Matt had detention and loss of school privileges and had to spend two Saturdays cleaning the elevators. Mom and Dad had to pay for a new lock too, and Matt had to pay them back. That's when he shut them out. Me too.

Matt turns his head and sees me. He lowers his sunglasses and we lock eyes.

Maybe Eli's right.… Is everyone too messed up for good things to matter? Can doing good really do any good? Make a difference?

Someone shouts, “Show me the money!” and Matt looks back and laughs.
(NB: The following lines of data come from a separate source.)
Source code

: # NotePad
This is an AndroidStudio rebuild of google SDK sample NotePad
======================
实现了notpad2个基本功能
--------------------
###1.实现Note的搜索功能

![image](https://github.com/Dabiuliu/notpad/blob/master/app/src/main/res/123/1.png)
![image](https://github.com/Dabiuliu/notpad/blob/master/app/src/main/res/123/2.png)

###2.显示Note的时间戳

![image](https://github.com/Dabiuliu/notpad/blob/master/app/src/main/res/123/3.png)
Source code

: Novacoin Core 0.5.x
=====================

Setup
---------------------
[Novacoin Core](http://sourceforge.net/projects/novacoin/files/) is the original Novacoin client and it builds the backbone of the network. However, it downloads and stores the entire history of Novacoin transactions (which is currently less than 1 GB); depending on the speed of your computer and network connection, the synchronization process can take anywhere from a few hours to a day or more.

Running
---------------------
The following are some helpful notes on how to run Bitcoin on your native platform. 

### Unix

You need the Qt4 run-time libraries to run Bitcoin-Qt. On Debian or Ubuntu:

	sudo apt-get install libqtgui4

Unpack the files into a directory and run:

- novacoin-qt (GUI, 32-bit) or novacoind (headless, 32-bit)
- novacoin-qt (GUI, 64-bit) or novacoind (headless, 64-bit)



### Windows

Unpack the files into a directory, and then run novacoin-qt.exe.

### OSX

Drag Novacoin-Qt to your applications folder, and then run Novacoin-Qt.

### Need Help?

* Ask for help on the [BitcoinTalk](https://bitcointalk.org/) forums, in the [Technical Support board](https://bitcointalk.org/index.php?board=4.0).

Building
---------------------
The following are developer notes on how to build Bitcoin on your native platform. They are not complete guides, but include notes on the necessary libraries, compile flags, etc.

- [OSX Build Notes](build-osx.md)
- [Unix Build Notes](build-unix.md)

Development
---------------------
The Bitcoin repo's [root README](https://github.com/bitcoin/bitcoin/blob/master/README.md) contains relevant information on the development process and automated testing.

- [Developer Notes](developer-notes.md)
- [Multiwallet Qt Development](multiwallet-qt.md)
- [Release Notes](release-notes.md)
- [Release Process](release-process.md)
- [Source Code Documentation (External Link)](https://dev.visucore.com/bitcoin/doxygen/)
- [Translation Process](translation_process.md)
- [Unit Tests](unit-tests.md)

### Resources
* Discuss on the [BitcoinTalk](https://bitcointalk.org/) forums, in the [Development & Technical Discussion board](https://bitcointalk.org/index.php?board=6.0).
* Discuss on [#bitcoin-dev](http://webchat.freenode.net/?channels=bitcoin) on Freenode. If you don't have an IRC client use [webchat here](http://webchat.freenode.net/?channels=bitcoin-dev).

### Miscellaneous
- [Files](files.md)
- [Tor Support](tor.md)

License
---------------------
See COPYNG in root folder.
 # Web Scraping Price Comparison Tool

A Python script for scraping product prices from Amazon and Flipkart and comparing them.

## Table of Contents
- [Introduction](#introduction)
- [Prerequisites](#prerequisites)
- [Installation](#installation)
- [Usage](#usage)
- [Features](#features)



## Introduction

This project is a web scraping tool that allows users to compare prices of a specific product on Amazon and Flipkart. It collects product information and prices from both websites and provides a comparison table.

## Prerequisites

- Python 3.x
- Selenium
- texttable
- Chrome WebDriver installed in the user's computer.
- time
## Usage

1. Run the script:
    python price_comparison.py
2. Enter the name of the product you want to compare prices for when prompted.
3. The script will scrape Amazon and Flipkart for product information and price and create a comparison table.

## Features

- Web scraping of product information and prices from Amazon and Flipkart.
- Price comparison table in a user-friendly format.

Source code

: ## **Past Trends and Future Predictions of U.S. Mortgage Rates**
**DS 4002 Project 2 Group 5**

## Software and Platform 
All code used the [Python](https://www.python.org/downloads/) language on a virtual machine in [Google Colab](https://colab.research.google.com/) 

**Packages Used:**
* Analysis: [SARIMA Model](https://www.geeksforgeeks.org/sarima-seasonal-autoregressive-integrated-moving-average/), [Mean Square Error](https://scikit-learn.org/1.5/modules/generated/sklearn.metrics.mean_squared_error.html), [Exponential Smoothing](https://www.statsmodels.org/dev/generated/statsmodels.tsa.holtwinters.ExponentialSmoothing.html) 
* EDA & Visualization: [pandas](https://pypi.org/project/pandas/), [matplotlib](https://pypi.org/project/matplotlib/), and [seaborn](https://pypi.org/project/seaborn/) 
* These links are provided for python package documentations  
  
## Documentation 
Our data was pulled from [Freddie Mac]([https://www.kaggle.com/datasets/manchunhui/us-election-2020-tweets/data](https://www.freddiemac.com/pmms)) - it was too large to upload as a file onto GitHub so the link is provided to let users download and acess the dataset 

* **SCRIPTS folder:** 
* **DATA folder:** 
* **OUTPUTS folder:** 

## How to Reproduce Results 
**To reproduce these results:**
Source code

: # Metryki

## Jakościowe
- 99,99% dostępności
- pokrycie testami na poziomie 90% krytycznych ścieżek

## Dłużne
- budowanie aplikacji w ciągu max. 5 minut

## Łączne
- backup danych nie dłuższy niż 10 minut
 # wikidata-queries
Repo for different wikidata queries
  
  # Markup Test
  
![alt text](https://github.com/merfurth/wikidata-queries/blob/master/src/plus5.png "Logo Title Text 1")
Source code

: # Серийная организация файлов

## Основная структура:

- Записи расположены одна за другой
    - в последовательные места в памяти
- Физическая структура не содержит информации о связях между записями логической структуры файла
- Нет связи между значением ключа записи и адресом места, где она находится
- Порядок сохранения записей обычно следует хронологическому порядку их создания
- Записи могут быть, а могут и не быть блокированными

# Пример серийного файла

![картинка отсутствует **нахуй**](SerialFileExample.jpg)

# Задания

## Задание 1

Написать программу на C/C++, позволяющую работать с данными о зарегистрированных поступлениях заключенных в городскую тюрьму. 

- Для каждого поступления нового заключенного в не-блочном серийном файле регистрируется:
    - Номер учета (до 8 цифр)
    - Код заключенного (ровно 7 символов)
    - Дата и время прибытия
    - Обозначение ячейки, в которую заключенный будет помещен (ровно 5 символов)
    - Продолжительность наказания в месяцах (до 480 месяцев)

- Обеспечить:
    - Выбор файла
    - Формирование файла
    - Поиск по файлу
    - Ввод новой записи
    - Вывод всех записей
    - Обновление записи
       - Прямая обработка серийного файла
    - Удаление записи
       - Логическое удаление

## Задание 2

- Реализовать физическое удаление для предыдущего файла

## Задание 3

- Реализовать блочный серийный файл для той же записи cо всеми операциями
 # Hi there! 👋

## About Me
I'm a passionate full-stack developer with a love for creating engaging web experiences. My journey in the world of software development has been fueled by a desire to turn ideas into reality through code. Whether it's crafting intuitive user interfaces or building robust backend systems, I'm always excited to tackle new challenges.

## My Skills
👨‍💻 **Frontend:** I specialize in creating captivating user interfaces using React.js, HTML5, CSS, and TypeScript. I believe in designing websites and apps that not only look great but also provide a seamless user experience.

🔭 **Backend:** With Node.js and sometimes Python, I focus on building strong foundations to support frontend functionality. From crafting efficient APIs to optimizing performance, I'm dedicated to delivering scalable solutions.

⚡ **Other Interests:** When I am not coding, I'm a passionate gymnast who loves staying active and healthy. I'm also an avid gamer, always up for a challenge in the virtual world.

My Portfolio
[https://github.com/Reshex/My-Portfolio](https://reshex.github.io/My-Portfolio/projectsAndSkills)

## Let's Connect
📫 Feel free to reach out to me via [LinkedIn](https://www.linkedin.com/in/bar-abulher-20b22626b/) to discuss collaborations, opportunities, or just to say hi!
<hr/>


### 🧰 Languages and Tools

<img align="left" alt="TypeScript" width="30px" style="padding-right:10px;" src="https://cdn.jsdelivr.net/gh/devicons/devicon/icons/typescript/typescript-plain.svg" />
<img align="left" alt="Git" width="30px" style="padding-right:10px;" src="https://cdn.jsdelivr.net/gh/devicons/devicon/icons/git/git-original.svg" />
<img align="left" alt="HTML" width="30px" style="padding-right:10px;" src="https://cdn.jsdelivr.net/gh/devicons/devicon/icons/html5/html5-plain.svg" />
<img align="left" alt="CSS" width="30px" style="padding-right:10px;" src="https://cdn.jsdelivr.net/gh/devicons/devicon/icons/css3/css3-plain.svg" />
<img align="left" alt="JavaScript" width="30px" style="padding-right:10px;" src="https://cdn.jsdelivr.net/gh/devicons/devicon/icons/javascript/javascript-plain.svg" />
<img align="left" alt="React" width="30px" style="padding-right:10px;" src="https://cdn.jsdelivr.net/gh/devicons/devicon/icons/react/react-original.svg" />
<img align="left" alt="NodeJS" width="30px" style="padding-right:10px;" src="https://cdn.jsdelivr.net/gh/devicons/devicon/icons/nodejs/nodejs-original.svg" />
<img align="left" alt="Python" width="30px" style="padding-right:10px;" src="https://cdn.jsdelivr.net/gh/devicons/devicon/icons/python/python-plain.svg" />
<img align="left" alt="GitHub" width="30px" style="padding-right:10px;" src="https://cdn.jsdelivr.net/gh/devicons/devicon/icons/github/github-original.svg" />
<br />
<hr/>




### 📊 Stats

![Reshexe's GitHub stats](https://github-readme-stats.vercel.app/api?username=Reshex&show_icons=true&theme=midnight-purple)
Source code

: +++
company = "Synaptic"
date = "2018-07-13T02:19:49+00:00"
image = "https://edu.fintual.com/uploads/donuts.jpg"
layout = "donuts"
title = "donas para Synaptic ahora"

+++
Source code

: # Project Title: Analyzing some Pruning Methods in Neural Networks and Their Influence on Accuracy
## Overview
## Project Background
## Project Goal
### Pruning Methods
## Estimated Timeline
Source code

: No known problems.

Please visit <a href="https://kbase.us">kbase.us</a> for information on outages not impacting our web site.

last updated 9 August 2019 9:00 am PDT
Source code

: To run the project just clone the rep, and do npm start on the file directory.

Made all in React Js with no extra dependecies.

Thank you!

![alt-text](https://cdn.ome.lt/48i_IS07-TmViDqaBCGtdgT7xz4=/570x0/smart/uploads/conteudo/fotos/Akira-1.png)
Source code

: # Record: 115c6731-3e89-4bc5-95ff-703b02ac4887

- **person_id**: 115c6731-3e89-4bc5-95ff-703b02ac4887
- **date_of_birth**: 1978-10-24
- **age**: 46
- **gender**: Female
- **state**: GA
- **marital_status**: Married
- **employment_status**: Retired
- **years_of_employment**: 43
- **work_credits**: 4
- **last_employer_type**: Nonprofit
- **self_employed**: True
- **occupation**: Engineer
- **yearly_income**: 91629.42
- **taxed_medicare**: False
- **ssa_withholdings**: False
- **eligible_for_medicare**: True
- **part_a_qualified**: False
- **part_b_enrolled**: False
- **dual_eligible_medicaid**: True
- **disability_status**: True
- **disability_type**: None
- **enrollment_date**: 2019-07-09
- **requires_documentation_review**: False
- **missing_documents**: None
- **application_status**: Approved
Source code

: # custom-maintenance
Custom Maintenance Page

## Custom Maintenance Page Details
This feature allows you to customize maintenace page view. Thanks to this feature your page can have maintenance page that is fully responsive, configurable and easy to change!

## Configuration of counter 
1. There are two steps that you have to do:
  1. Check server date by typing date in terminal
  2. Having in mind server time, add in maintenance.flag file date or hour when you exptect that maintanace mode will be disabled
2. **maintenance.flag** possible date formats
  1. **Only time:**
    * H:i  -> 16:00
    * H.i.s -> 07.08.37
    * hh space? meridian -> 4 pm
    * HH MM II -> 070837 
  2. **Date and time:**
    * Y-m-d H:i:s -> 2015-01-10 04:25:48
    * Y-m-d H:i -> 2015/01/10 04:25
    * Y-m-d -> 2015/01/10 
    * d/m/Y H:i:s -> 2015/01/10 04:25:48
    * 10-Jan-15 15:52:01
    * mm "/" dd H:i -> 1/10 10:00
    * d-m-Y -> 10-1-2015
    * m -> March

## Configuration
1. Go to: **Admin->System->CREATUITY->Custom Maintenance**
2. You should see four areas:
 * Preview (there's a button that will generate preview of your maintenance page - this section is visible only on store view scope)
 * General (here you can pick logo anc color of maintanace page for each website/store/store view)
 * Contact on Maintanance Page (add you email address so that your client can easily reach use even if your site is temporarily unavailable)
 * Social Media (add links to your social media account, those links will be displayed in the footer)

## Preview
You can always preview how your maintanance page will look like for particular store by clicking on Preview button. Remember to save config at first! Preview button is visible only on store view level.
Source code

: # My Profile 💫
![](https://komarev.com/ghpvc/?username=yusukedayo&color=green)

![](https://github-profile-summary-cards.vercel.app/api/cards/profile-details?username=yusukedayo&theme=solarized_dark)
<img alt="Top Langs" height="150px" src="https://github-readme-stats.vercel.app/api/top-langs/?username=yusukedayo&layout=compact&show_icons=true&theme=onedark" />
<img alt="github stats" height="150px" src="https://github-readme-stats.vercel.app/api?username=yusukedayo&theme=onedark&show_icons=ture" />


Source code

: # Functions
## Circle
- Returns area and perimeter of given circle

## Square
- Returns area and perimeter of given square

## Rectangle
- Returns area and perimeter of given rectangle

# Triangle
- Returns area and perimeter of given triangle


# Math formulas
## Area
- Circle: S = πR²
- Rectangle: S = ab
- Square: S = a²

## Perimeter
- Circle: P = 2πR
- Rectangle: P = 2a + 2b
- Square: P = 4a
All I want to do is run. From Matt, Eli and Jorie, my
parents … from this whole in-between, I-don't-know-what-I-was-trying-to-do-anymore summer of good things.

I even want to run from myself. For dreaming up the whole idea.

I
take off.

The door slides open. “Nina!”

It's Matt, but I don't stop.

I run, like that day with Eli, except it's just me. No one to hold my hand.

I sprint to our patio and throw the cushions off the love seat, then turn and tear out of the neighborhood. I make it only as far as the park before I get dizzy and my legs feel like they're going to collapse. I plunk down onto a swing and start pumping my legs. More and faster and more and crying. Until I'm swinging
high in the night, above the treetops, legs out and tucked in, again and again, drawing the thick summer air into my lungs. So high that I'm leaving the seat with every upswing. Gripping the chains tightly. Like this is the only thing left to do that makes sense. Swing. And breathe.

When I run out of energy, I let the swing slow. And stop.

I look at Grandma's wedding band on my finger. Why isn't she here to help me? No one else is that patient, or calm, or honest. I can't remember all the Simple Truths by myself. Why didn't she write them down for me?